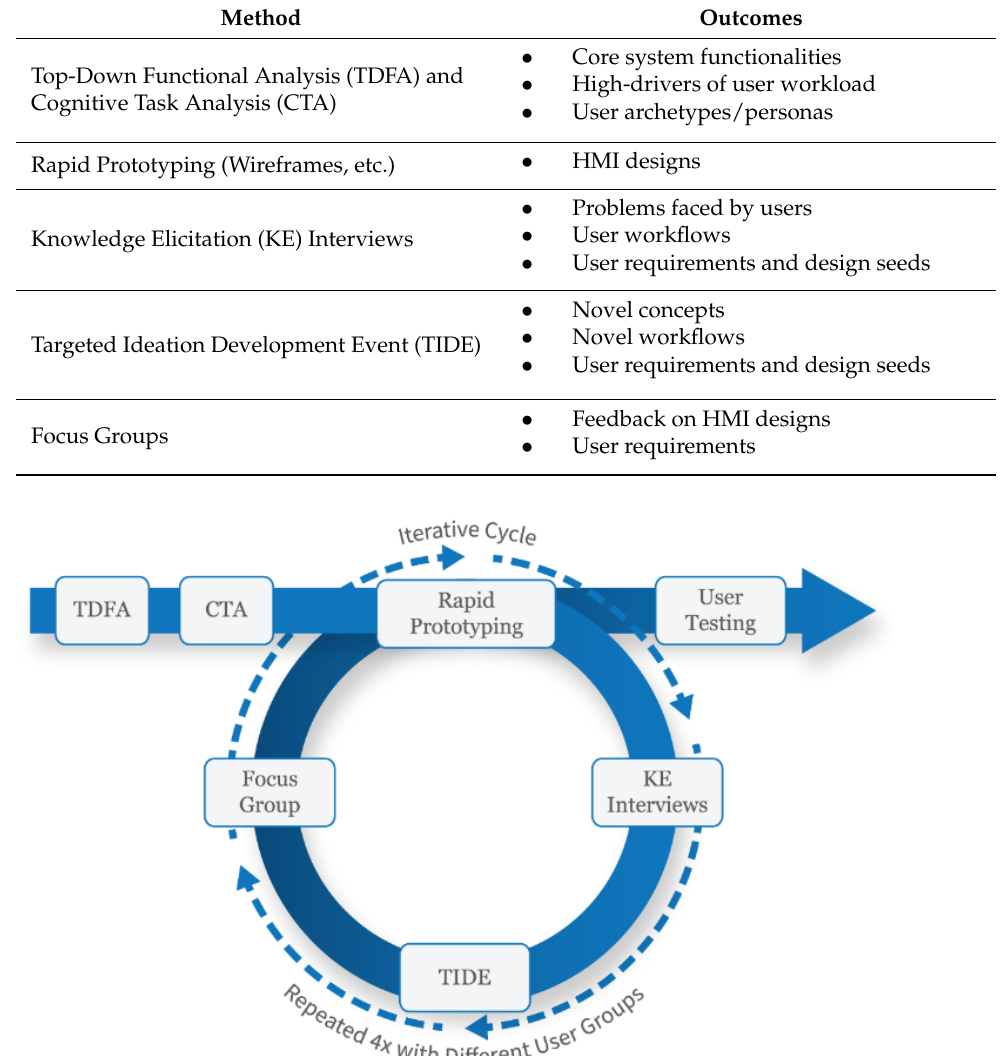
Table 1. Methods Employed in the UCD Framework.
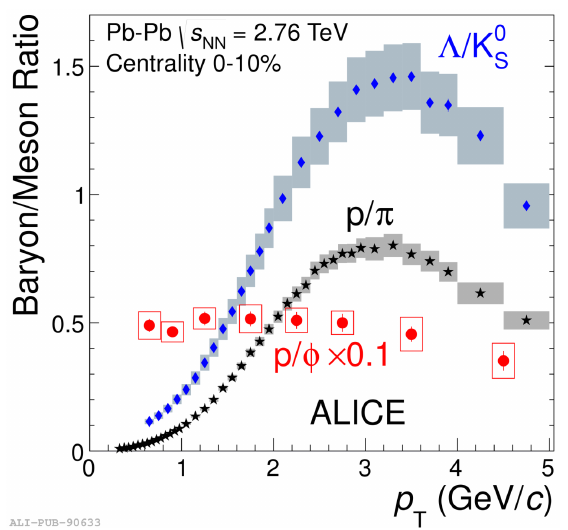
Figure 3. Λ /K 0 s vs. p T compared to the p/ π ratio. The φ /p ratio is reported as well. Figure taken from [10].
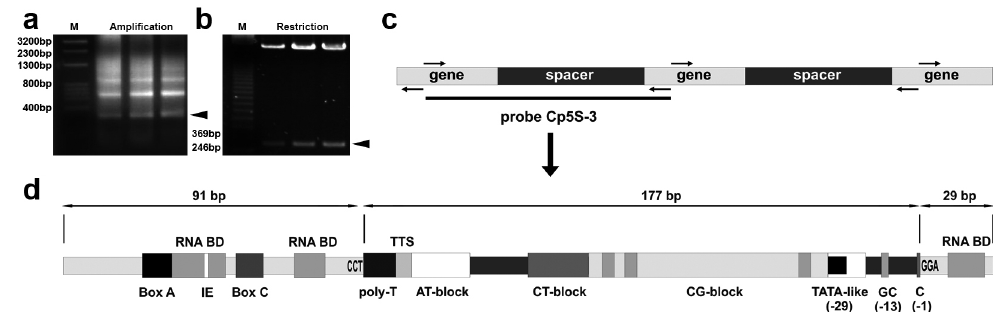
Figure 1 - Development and molecular characterization of the 5S rDNA probe from C. pubescens . (a-b) Gel electrophoresis of the PCR ampli fi cation products and clones, respectively, with that related to the FISH probe marked with arrowheads; (c) Ampli fi cation strategy according to the 5S rDNA unit organization and primers P1/P2 from Park et al. (2000); (d) Core features of the FISH probe Cp5S-3; in the gene, the internal control region (ICR) formed by the motives Box A, Box C and IE (Cloix et al. 2001) and the RNA binding domains (RNA BD) to the TFIIIA (Kellogg and Appels 1995) are shown; additional features correspond to the non transcribed spacer (NTS); TTS, transcription termination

__________

The problem:
Every line of the data above should be quoted exactly. Omit the pictures.

Result of this exercise:
Table 1. Methods Employed in the UCD Framework.
Figure 3. Λ /K 0 s vs. p T compared to the p/ π ratio. The φ /p ratio is reported as well. Figure taken from [10].
Figure 1 - Development and molecular characterization of the 5S rDNA probe from C. pubescens . (a-b) Gel electrophoresis of the PCR ampli fi cation products and clones, respectively, with that related to the FISH probe marked with arrowheads; (c) Ampli fi cation strategy according to the 5S rDNA unit organization and primers P1/P2 from Park et al. (2000); (d) Core features of the FISH probe Cp5S-3; in the gene, the internal control region (ICR) formed by the motives Box A, Box C and IE (Cloix et al. 2001) and the RNA binding domains (RNA BD) to the TFIIIA (Kellogg and Appels 1995) are shown; additional features correspond to the non transcribed spacer (NTS); TTS, transcription termination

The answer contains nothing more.